There will always come a time in your life when you come back to it. You’ll either be desperately lonely, looking for any excuse to get out the house and away from your screaming kids or just looking to make a positive lifestyle change.

Of course you will be scarred by your experiences as a child but there is nothing to fear about throwing yourself back in at the deep end and dusting off your old gear.

See playing sports as an adult is exactly how you imagine it should be as a child – it’s all about the taking part. When playing as an adult you’re joined by people who fit into the exact same category as you – those who were ok at sport as a child, got fed up and gave it up, and are now coming back to it.

The superstars that knocked your confidence as a kid are now either professionals or playing in leagues and at heights you couldn’t even dream of reaching.

So you’re left with the stragglers. You win sometimes, lose sometimes but you always play with a smile on your face because you’re enjoying just getting to take part again.

Dream

As a child you hold onto that dream of maybe one day becoming a professional sportsman, but by the time you’re an adult that dream has died a very painful death.

Instead what you’re left with is a group of people who have come to terms with the fact that they’re not going to be the next Andy Murray, haven’t played tennis in 10 years, and are just so excited to pick a racket up again.
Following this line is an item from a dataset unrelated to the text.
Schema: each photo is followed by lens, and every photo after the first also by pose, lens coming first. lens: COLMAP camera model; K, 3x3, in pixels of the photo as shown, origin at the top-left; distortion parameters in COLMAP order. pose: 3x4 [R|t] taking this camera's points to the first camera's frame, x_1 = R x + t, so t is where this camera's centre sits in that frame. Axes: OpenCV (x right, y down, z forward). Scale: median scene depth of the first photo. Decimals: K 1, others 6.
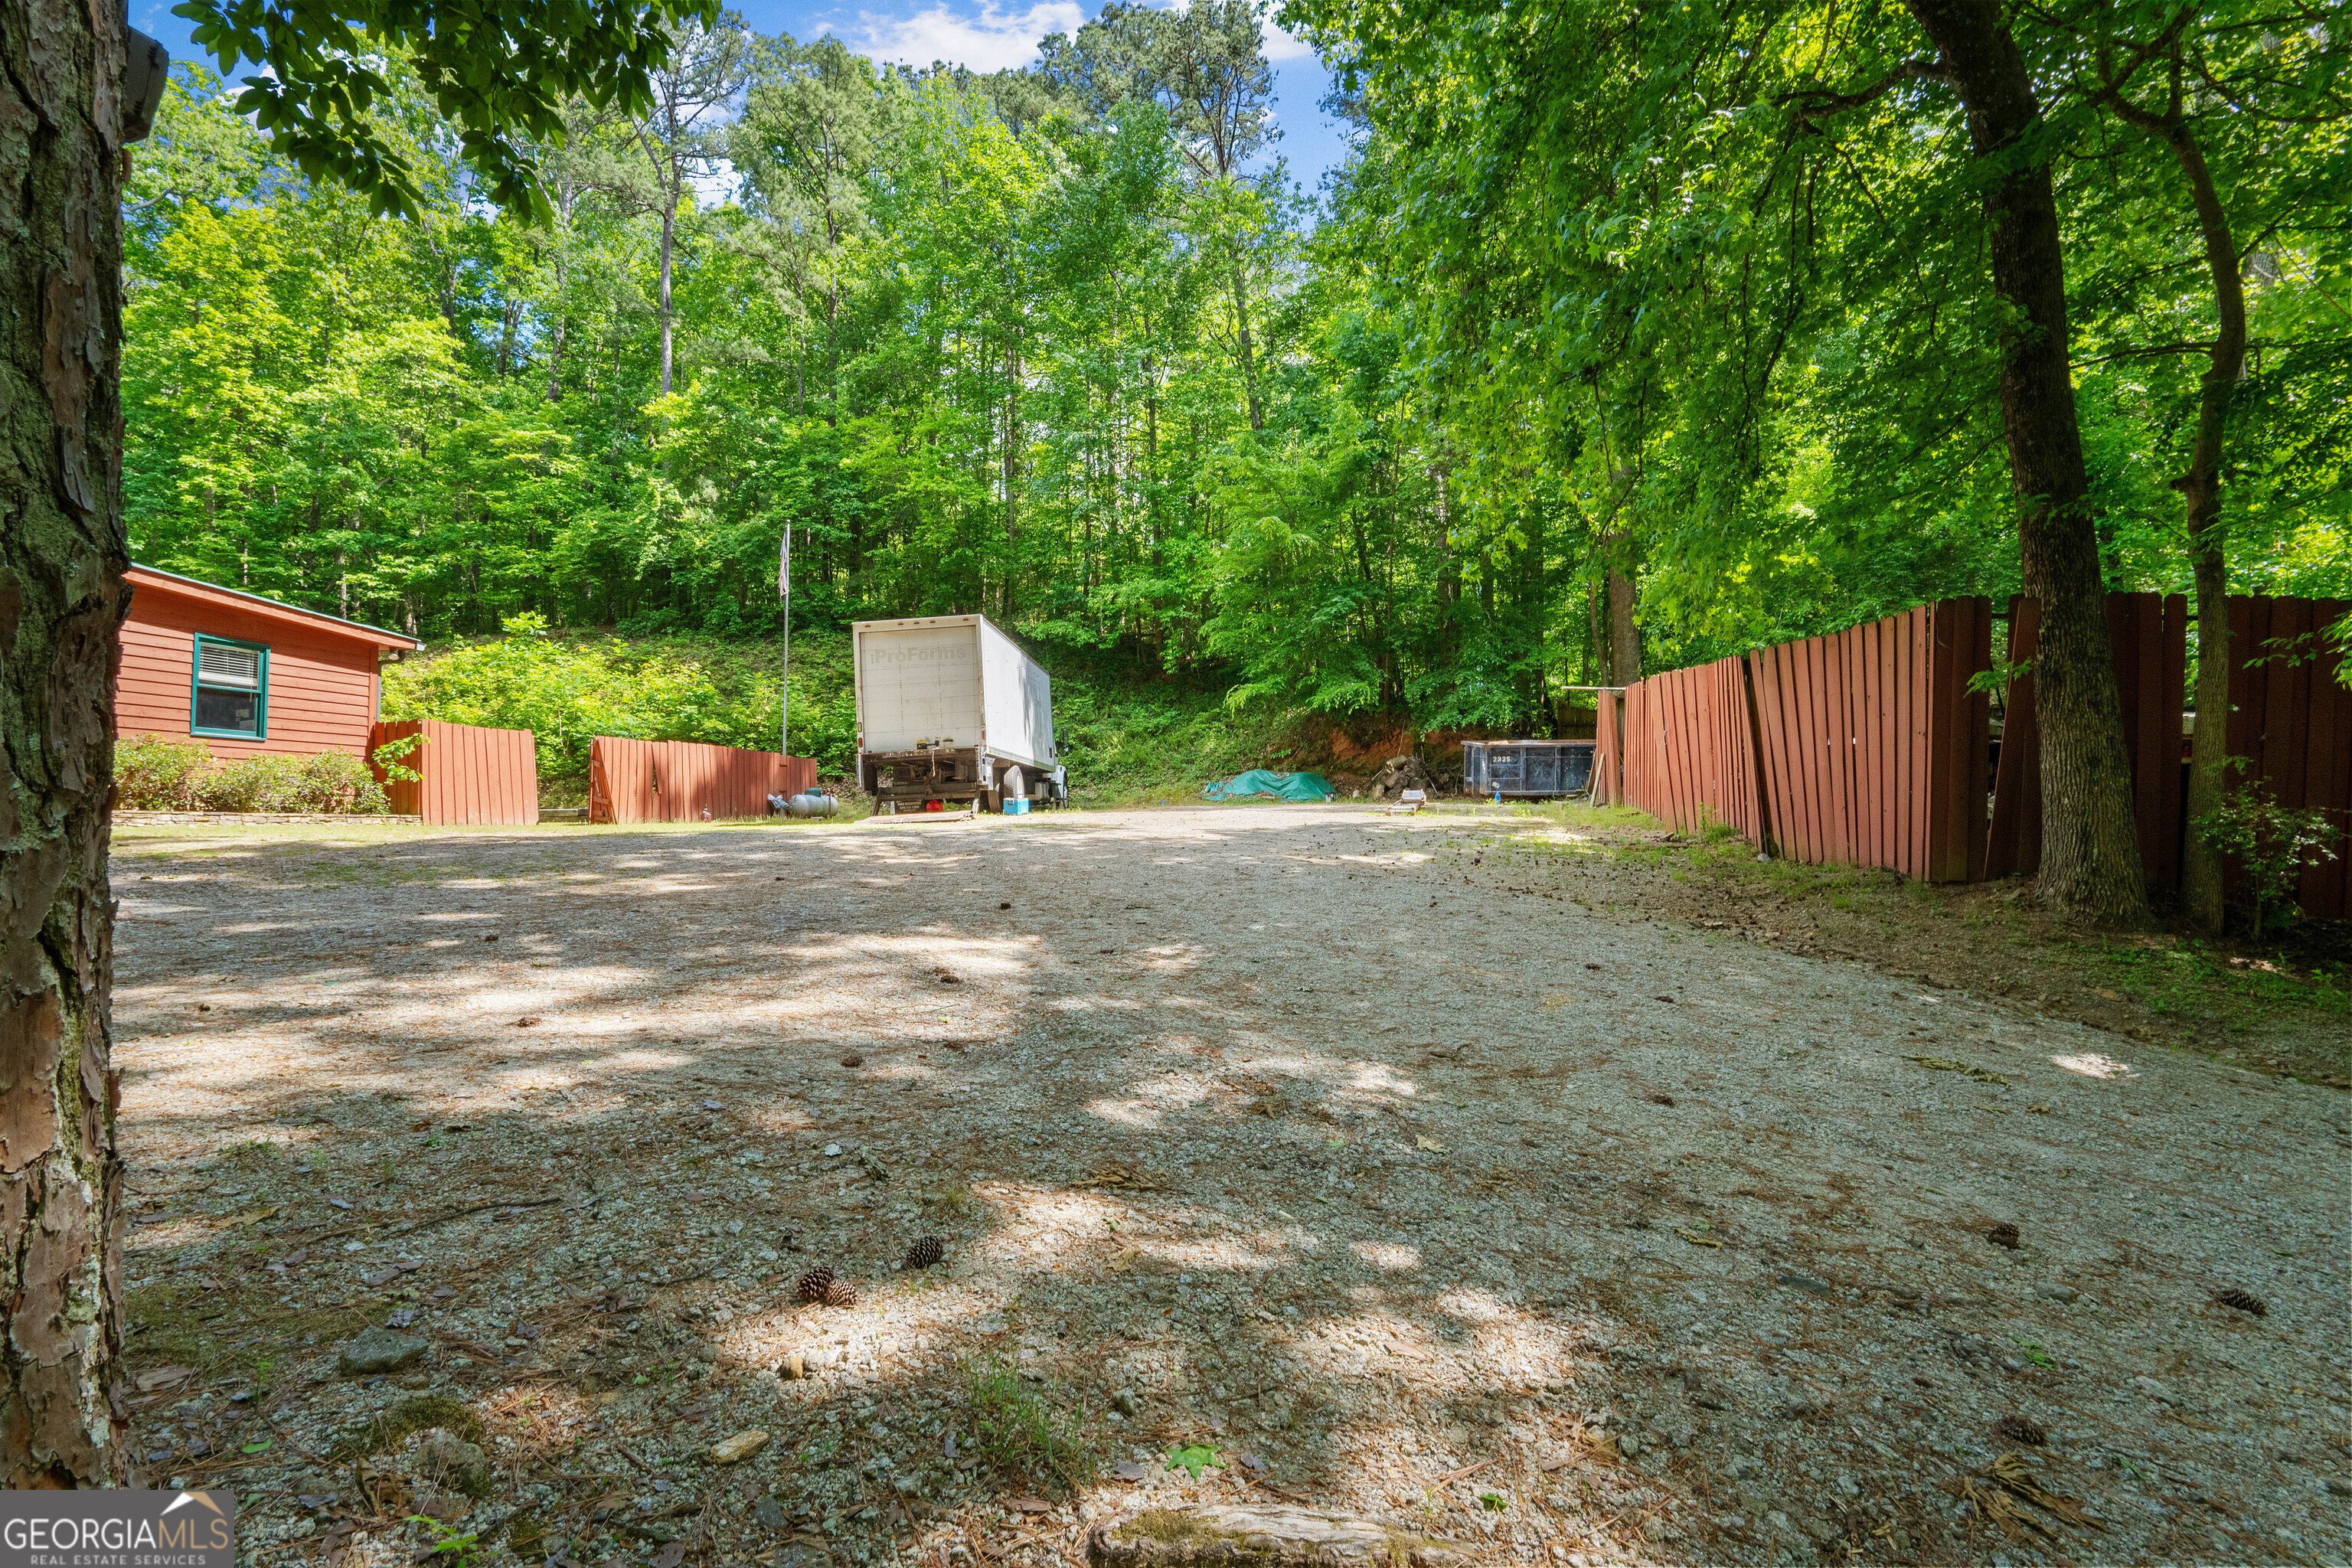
lens RADIAL K [[1096.6, 0, 1157.4], [0, 1096.6, 794.8], [0, 0, 1]] dist [-0.001917, 0.000333]
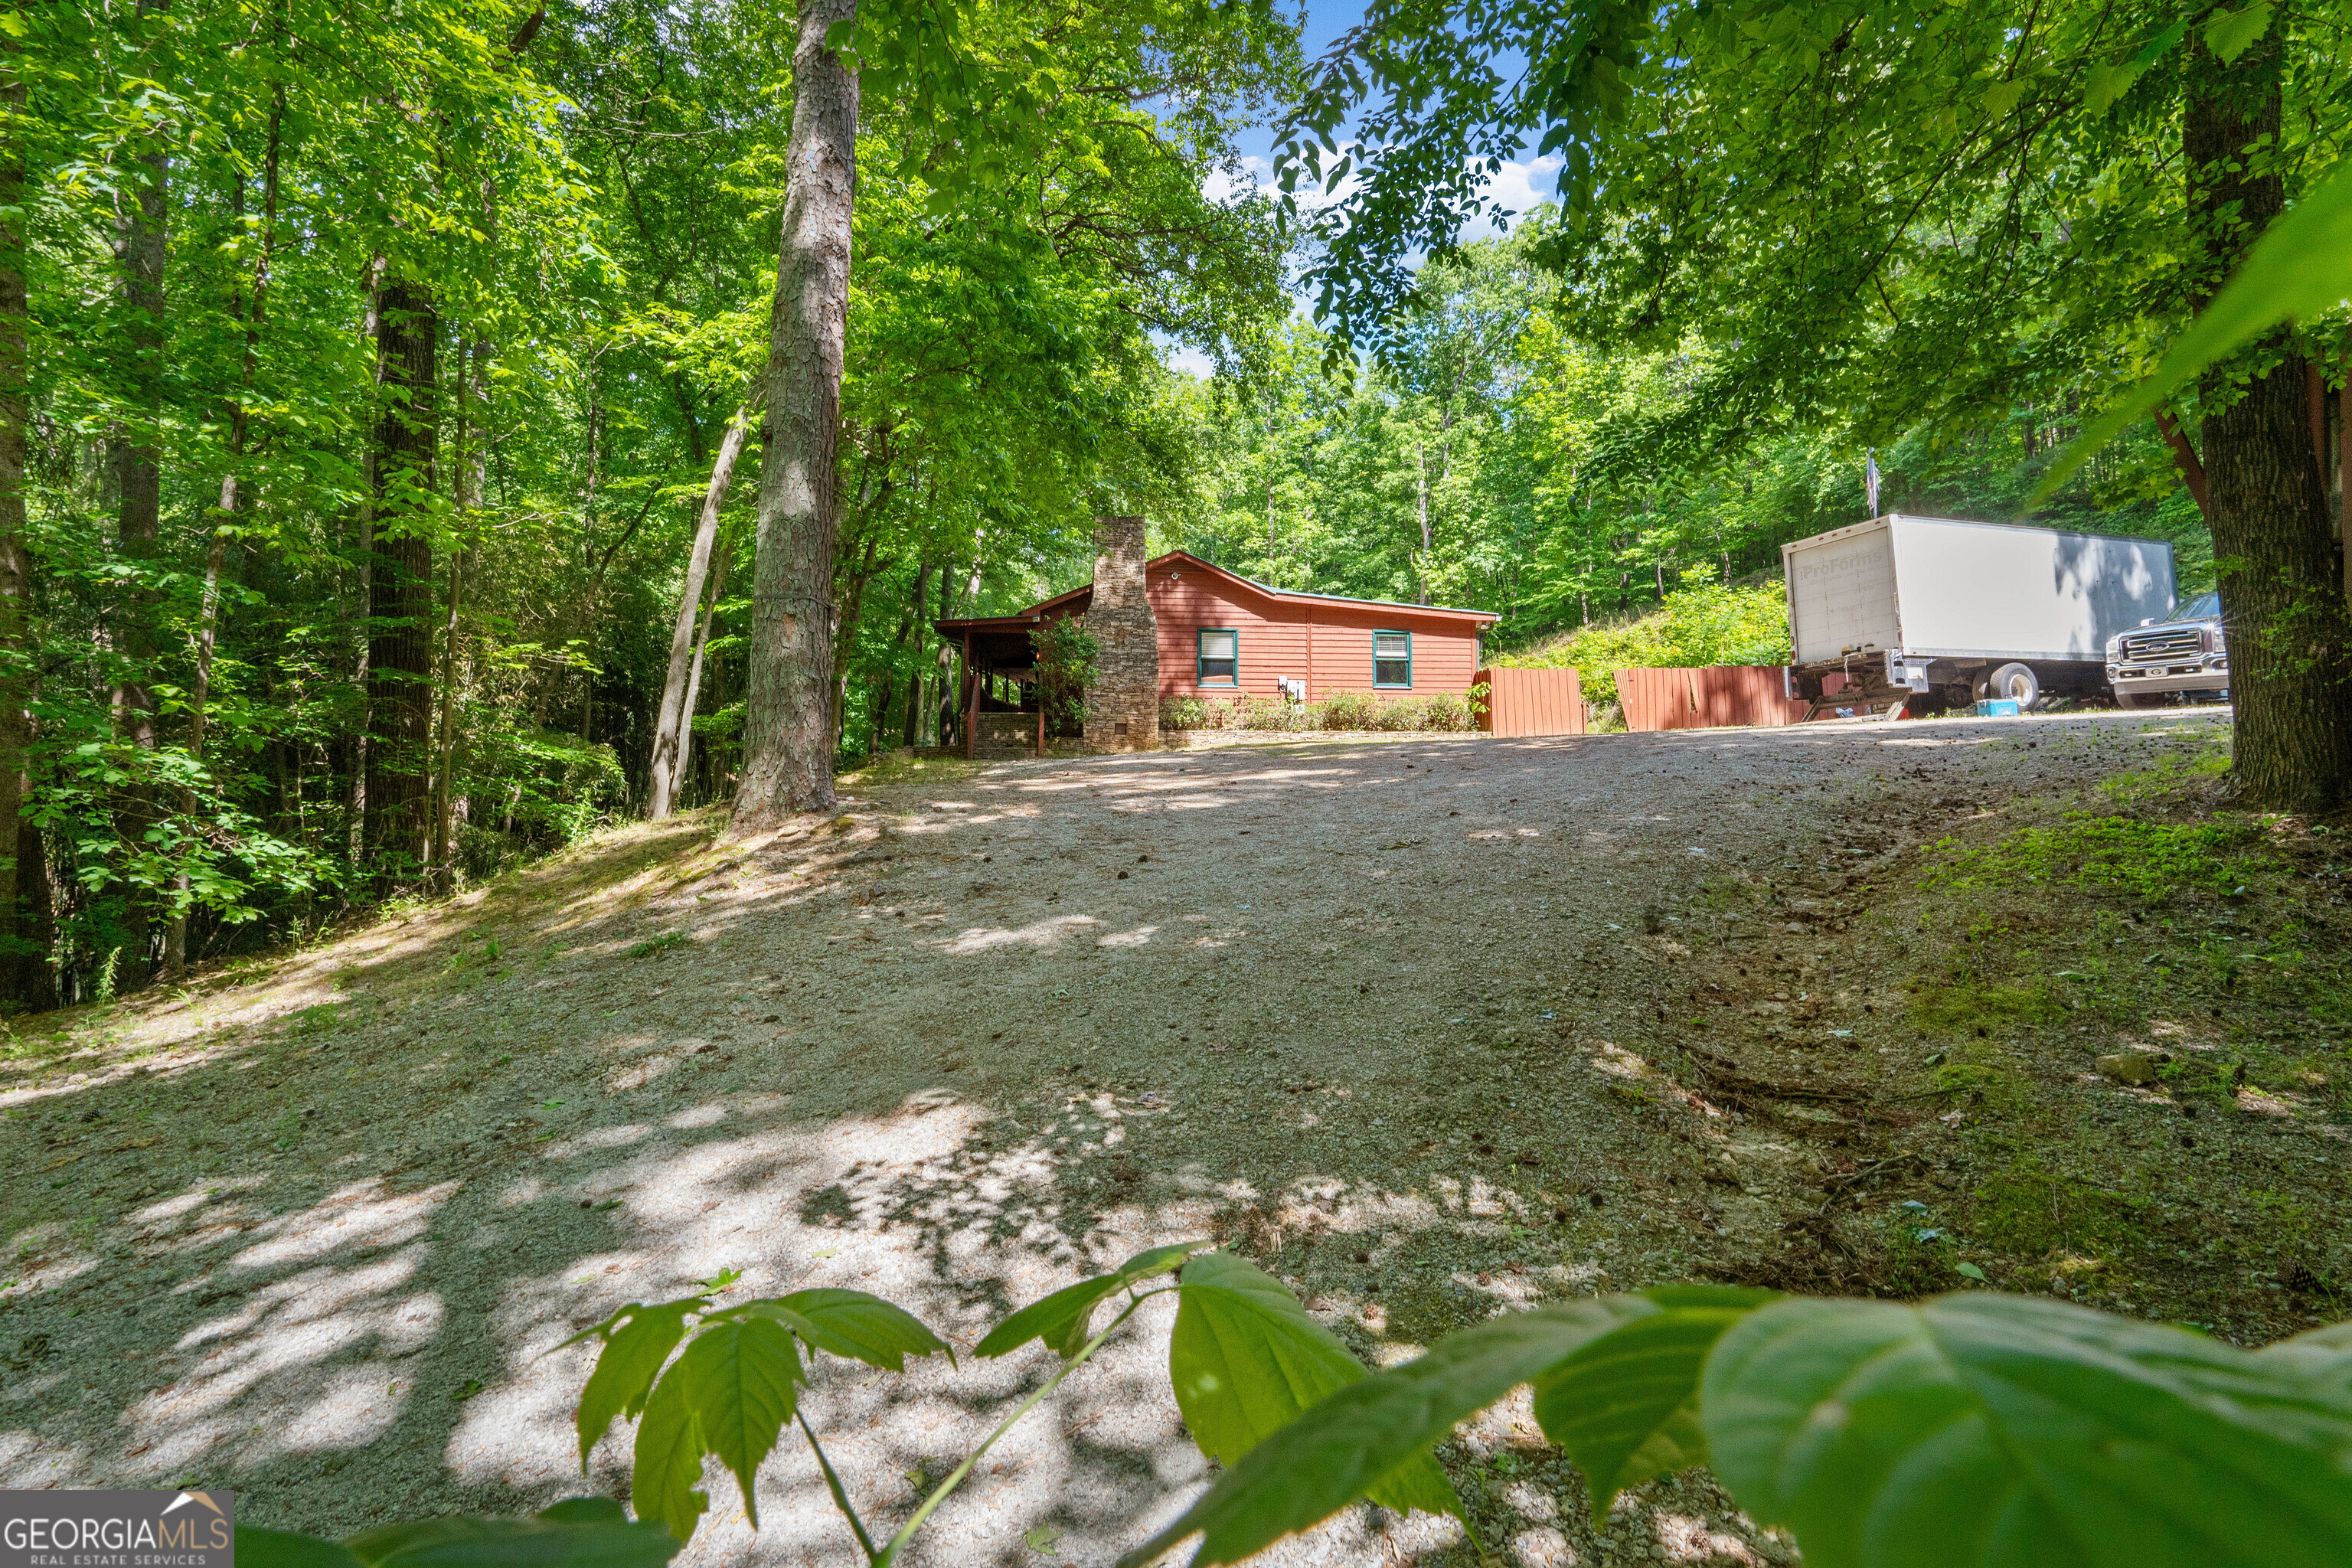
lens RADIAL K [[1057.8, 0, 1190.5], [0, 1057.8, 755.8], [0, 0, 1]] dist [-0.002334, 0.000261]
pose [[0.404329, -0.001344, -0.914613, 0.442296], [0.032648, 0.999383, 0.012964, 0.018059], [0.914031, -0.035102, 0.404124, 0.035949]]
Sport as a child can be incredibly stressful and disheartening and no one can be blamed for giving it up. There is an untold amount of pressure put on children in sport, some of it external and some of it self-inflicted, that means only the cream of the crop thrive.

Parents are as guilty as anyone applying pressure to their children, whether they mean to or not.

The psychological toll of seeing the agony in your parents’ faces when you trip yourself up when through on goal is not something that is easily forgotten.

But the crappy experiences as a child set us up to enjoy sport to its full potential as an adult.

Your 10-year-old self thinks its all about the winning – your 30-year-old self knows it is all about taking part.